[Start Passage to read]

Bisnode was a company that offers decision support in the form of digital business, marketing and credit information. Founded in 1989, Bisnode was owned 70 percent by Ratos and 30 percent by Bonnier. In 2020. Dun and Bradstreet acquired Bisnode for $811.60 million. Bisnode is present in 19 European countries and has its headquarters in Stockholm, Sweden. The company's revenue is just under SEK 4 billion.

History 
Bisnode traces its roots back to Sveriges Handelskalendar, a trade directory which was founded in 1859 and became the starting pistol for Bonnier's business-information operations. In 1982, Bonnier-owned Affärsdata started publishing business information digitally. In 1986, Bonnier gave tech entrepreneur Lars Save and Bonnier executive Håkan Ramsin a budget of 15 million SEK to create a business plan for making digital business information services profitable.

In 1989, Bisnode's predecessor Bonnier Business Services was founded. During the first half of the 1990s, the company carried out a number of acquisitions of different sizes. It specialized in purchasing problem companies and making them flourish. In 1999, Bonnier's business information was separated from the customer-information operations and named Bonnier Affärsinformation (BAF). In 2005, the private equity company Ratos acquired 70 percent of BAF, which purchased Infodata from Ratos.

[End Passage to read]
[Start Listing]

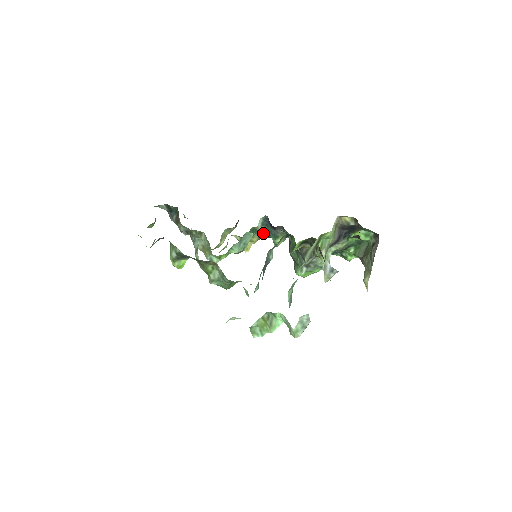
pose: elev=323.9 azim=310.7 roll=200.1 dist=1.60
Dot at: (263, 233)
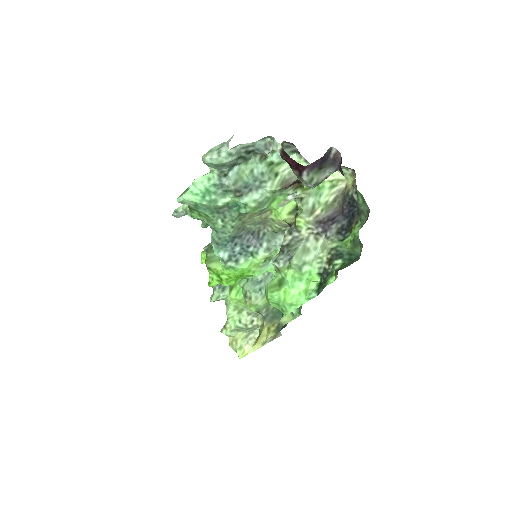
Dot at: occluded
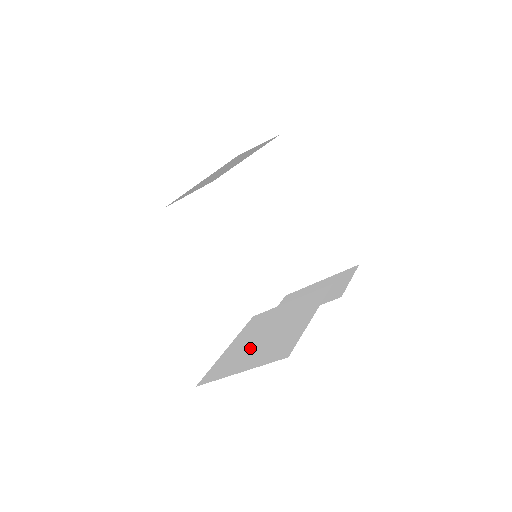
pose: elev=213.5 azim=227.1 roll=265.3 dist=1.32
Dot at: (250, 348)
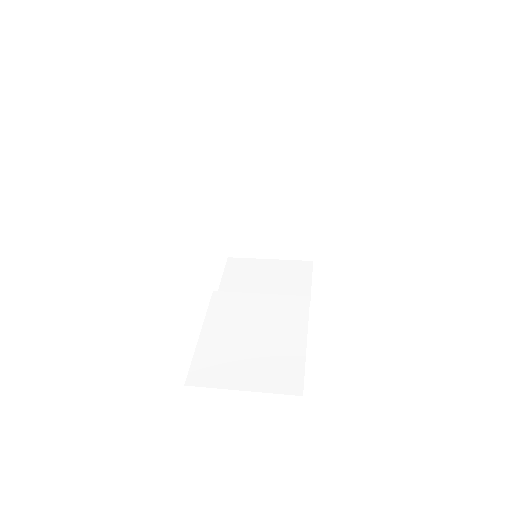
Dot at: (239, 353)
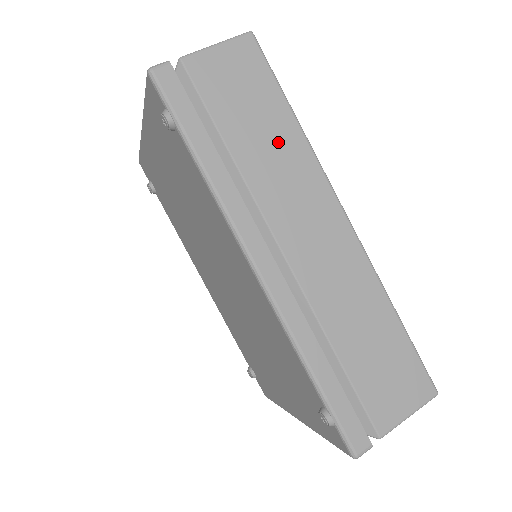
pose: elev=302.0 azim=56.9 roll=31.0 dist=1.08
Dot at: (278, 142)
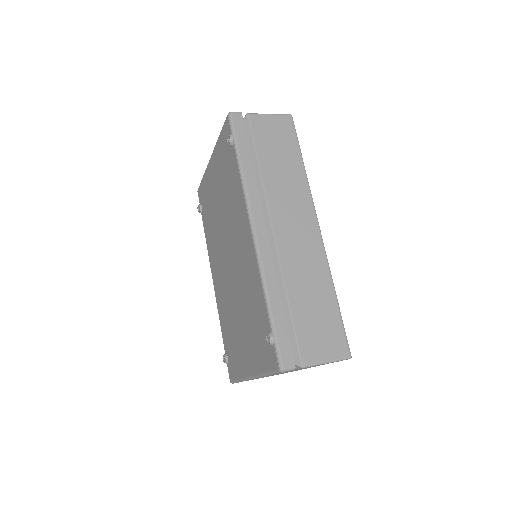
Dot at: (289, 172)
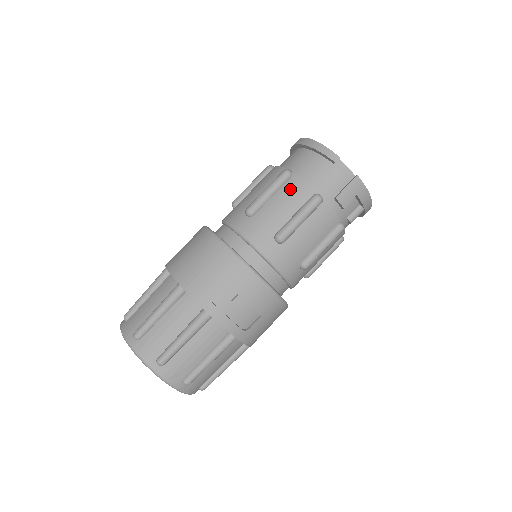
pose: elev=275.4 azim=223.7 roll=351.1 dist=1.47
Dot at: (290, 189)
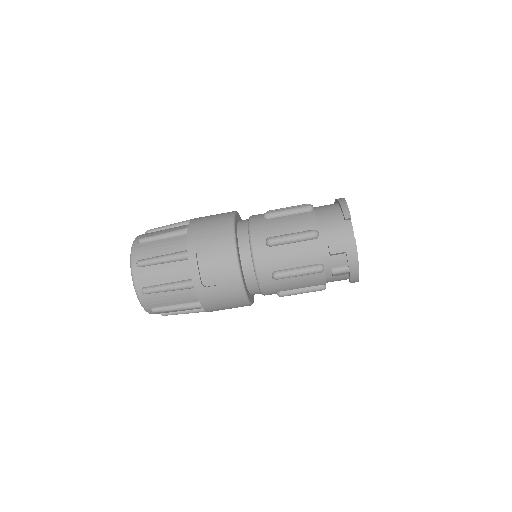
Dot at: (302, 217)
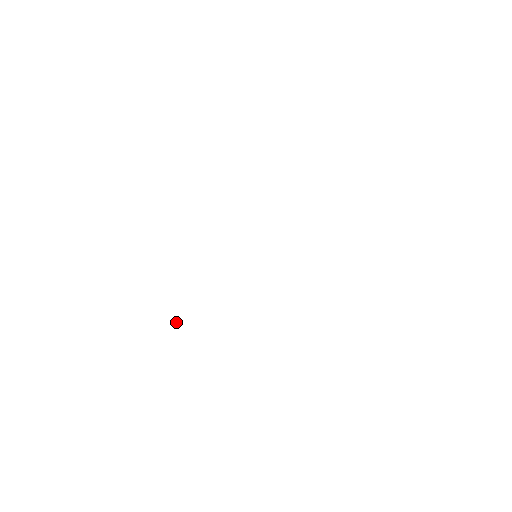
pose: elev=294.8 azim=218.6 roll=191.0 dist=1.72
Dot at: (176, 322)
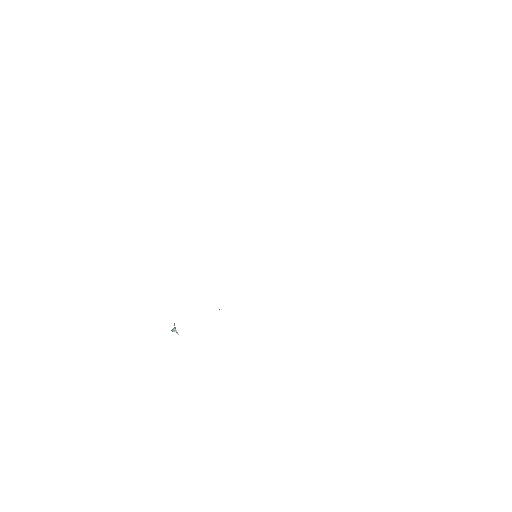
Dot at: (175, 331)
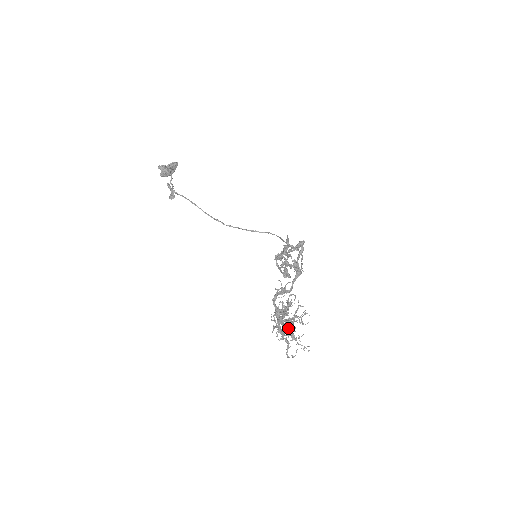
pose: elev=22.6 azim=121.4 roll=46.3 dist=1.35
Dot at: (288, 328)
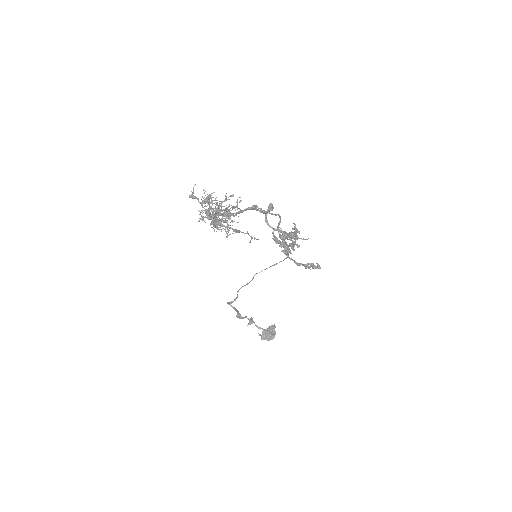
Dot at: (232, 225)
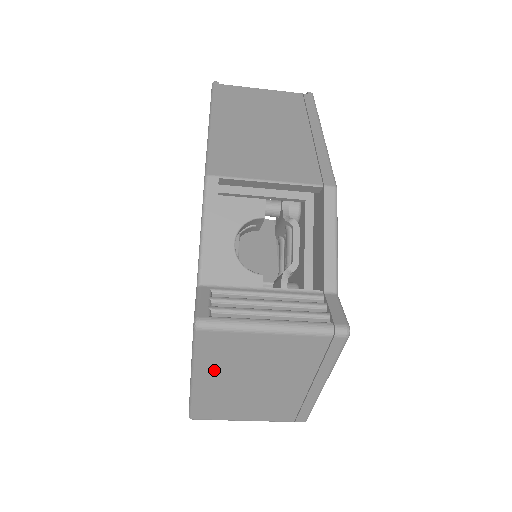
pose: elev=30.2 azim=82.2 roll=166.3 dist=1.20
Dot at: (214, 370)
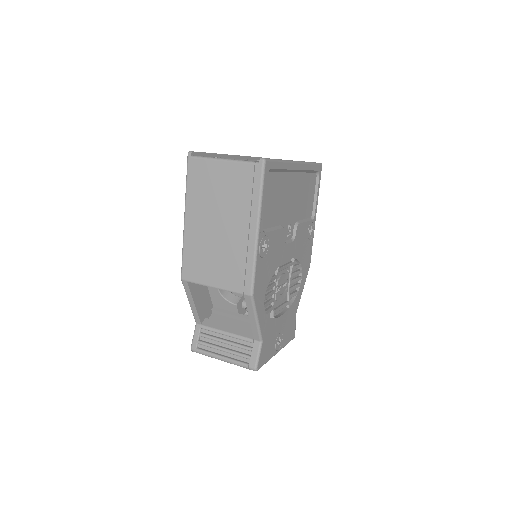
Dot at: occluded
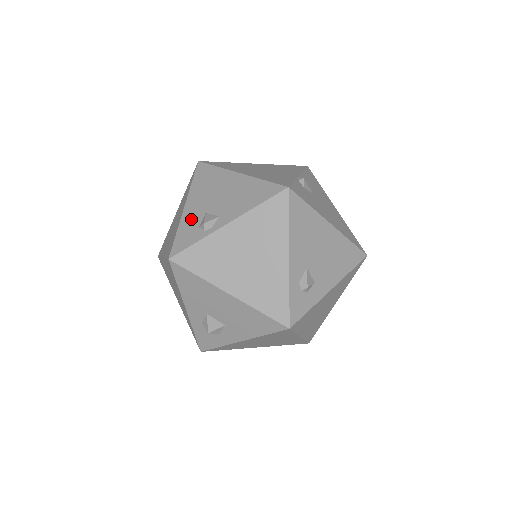
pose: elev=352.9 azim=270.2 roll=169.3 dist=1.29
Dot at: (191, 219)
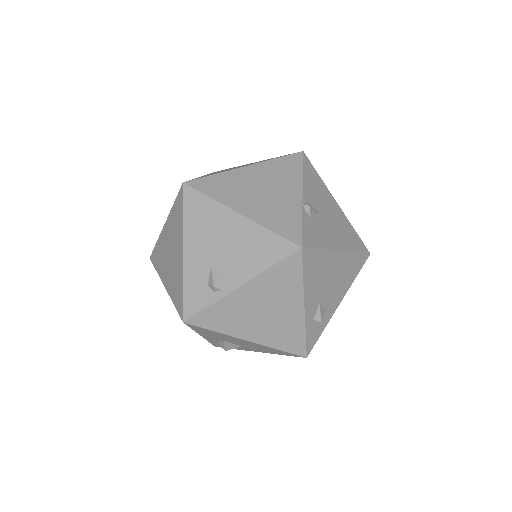
Dot at: (196, 273)
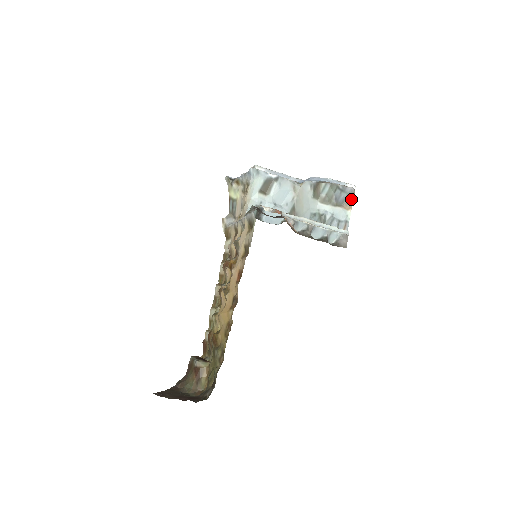
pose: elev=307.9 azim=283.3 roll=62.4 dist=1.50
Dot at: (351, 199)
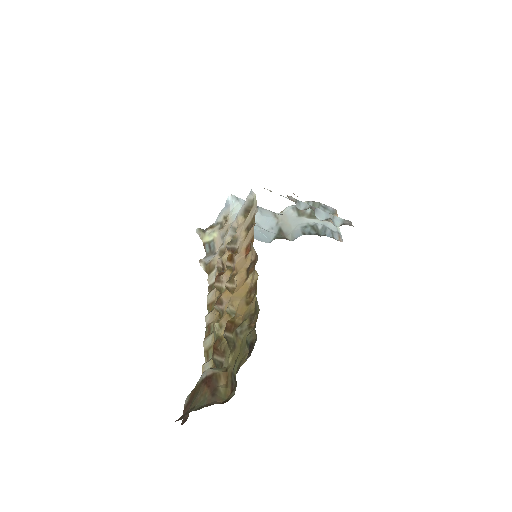
Dot at: occluded
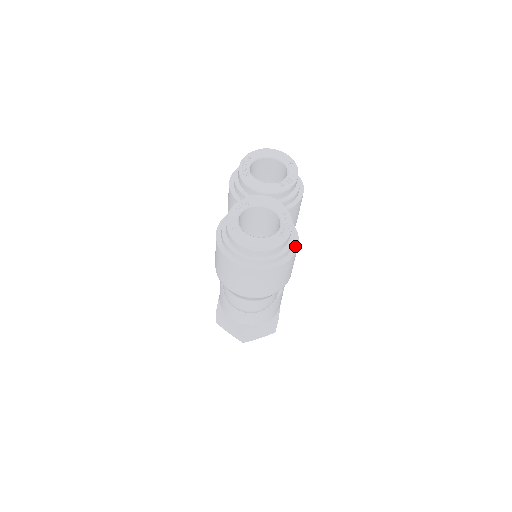
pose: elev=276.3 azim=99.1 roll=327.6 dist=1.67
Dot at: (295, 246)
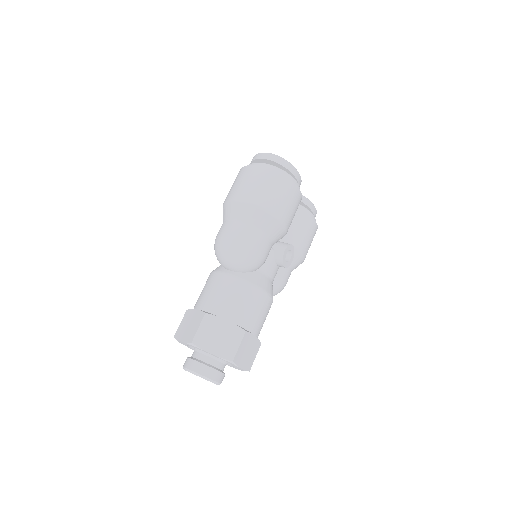
Dot at: (297, 188)
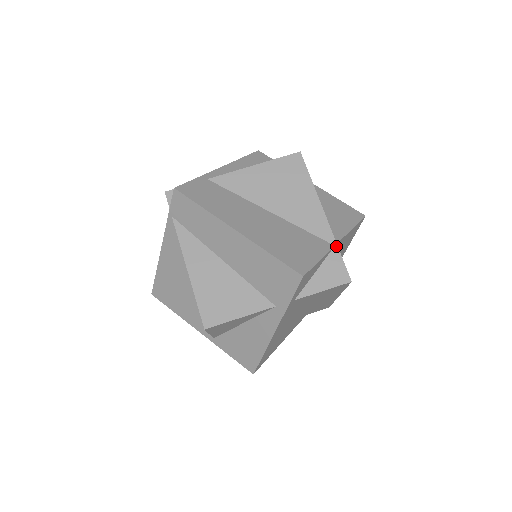
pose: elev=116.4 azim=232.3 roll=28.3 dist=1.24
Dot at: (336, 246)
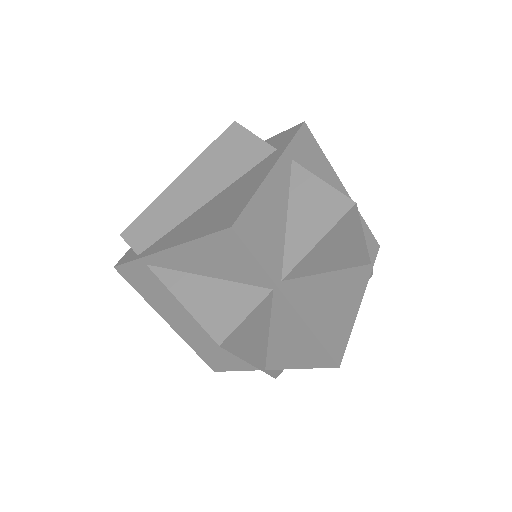
Dot at: (263, 371)
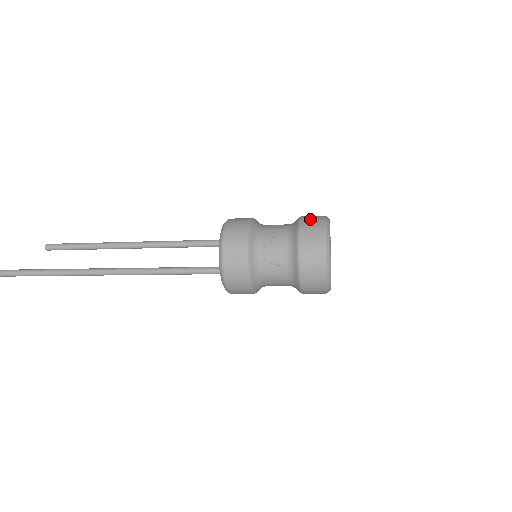
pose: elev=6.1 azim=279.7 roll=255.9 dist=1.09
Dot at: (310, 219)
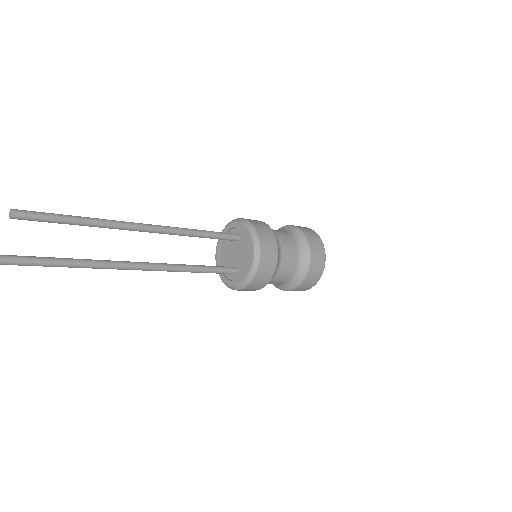
Dot at: (315, 245)
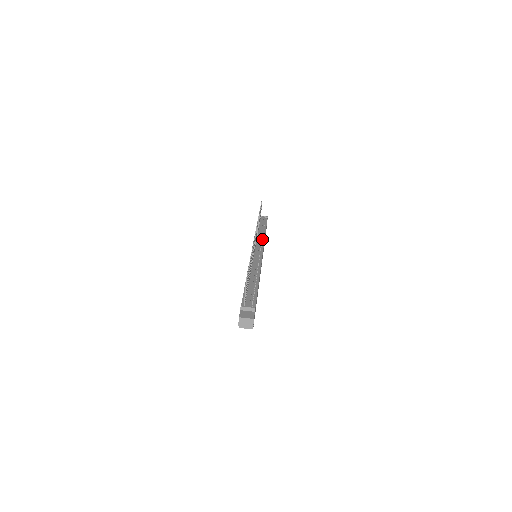
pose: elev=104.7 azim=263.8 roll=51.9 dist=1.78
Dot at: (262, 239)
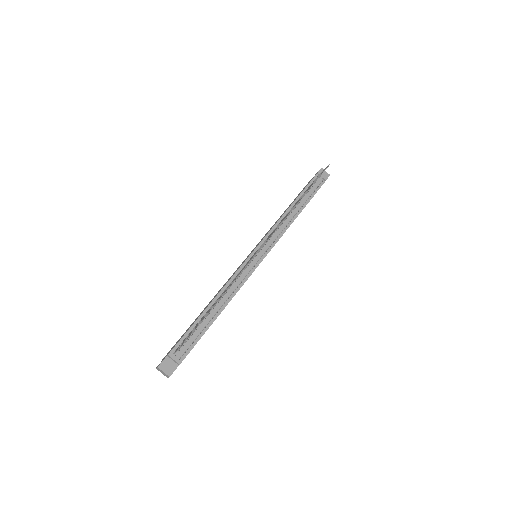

[End Listing]

Exercise 1: According to the Bisnode text, in what year was the trade directory Sveriges Handelskalendar founded?
Exercise 2: Do these statements agree with the Bisnode text? (a) Bisnode has its headquarters in Oslo. (b) Ratos acquired 70 percent of BAF in 2005. (c) Affärsdata began publishing business information digitally in 1986.
Exercise 3: Continue the history of Bisnode, starting after its final sentence.
The data can be set aside.

Exercise answer 1: 1859

Exercise answer 2:
(a) No: "has its headquarters in Stockholm, Sweden."
(b) Yes: "In 2005, the private equity company Ratos acquired 70 percent of BAF."
(c) No: "In 1982, Bonnier-owned Affärsdata started publishing business information digitally."

Exercise answer 3:
In 2006, the group was renamed Bisnode. In 2012, under the leadership of the new CEO Lars Pettersson, a significant change was set in motion, with the goal to unite all Bisnode-owned companies in Europe under the Bisnode brand. Completed in 2014, Bisnode's 9 400 square-meter head-office building is situated alongside the E4 in Solna.

As of December 2020, Bisnode was acquired by Dun & Bradstreet

Bisnode’s CEOs 
Lars Save 1989–2008
Johan Wall 2008–2012
Lars Pettersson 2012–2015
 Magnus Silfverberg 2015 - current

Staff 
Bisnode had around 3 000 employees in 19 European countries. About 1 000 (a third) of the group's people are based in Sweden and makeup around half of Bisnode's revenue. Broken down by sex, approximately 46 percent of Bisnode's employees are female and 54 per cent are male. The average age is 34.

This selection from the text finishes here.